PROVIDED TEXT:
- Opening Delimiter -
Wisconsin's spring had gone surprisingly well, considering the injury bug only bit backup quarterback Curt Phillips, the Badgers had built some depth at linebacker and offensive line and saw marked improvement at defensive line and cornerback.
But after a spring game devoid of excitement and best described as lackadaisical, the theme of ‘nothing being guaranteed' was back at the forefront.
"I don't think we were as mentally prepared as we should have been," senior John Moffitt said of the game. "There wasn't any emotion. There wasn't anything really great. We didn't have those long move-the-ball-consistently drives that we as an offense should have.
"I think that's why we really didn't move forward today. We probably moved backwards."
The message was instilled in January by Head Coach Bret Bielema and the coaching staff. Even though the Badgers return 43 letterwinners and 18 starters from a team that exceeded expectations a year ago, nothing the Badgers did last year will guarantee that UW will meet the much higher expectations in 2010.
"We just challenge them to be at their best," Bielema said "Whether you are the third-string right guard or the first-team left tackle or wherever you fall, try to play your best football. I think they are hungry, understand where they are at."
- Closing Delimiter -
Transcribed page contents:
- Opening Delimiter -
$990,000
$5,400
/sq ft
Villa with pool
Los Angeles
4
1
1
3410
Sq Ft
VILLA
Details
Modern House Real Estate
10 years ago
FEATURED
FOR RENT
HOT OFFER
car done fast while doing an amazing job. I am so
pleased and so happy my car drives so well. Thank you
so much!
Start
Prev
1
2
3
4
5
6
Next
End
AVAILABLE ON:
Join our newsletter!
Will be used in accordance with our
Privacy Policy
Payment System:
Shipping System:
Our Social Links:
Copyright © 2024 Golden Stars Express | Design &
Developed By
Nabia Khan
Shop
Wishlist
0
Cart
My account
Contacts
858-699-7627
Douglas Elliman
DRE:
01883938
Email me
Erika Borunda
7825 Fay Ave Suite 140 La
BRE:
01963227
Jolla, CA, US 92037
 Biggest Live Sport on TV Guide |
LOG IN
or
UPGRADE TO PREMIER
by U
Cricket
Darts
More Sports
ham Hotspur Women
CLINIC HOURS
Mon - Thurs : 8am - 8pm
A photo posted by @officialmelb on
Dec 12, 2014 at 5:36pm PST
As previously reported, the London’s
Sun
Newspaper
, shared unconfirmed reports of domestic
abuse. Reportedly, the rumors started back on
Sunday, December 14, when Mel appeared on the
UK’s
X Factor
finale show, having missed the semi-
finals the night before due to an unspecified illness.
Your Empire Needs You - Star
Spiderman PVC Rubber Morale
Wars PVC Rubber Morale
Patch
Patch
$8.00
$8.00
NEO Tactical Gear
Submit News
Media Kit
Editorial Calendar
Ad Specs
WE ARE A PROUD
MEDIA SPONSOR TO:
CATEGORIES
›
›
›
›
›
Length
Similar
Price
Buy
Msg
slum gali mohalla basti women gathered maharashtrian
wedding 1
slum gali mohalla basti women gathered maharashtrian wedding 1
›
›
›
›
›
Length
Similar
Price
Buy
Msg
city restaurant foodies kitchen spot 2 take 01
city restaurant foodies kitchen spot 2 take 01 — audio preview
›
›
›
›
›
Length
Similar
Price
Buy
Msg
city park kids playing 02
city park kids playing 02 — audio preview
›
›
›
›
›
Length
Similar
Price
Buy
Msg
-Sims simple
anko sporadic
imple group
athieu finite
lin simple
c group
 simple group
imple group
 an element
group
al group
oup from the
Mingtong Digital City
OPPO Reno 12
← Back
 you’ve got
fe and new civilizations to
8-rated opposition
- Closing Delimiter -
PARTS OF THE EXERCISE:
**1)** Reproduce the part of the Wisconsin spring football article from "But after a" to "offense should have.".
**2)** In the Wisconsin spring football article, how many starters do the Badgers return?
**3)** Resume the Wisconsin spring football article after its final sentence.

RESULTS FOR THE EXERCISE:
**1)**
But after a spring game devoid of excitement and best described as lackadaisical, the theme of ‘nothing being guaranteed' was back at the forefront.
"I don't think we were as mentally prepared as we should have been," senior John Moffitt said of the game. "There wasn't any emotion. There wasn't anything really great. We didn't have those long move-the-ball-consistently drives that we as an offense should have.

**2)** 18 starters.

**3)**
UW approached this spring with question marks at more than a few positions, particularly if the defensive line could build off last season's success with mostly new personnel and if the secondary could find more consistent players after an up-and-down campaign.
On the defensive line front, the Badgers will rely heavily on junior Patrick Butrym (the only returning interior lineman) and redshirt freshman Jordan Kohout, who just completed his second spring practice and looks more like a fish in water after a year of adjustment.
Walk-on Ethan Hemer is another option after having a strong finish to the spring, but the Badgers are still looking for depth, which might come in the form of incoming freshmen Beau Allen or Joe McNamara, who had a good view from the stands that there is potential for playing time.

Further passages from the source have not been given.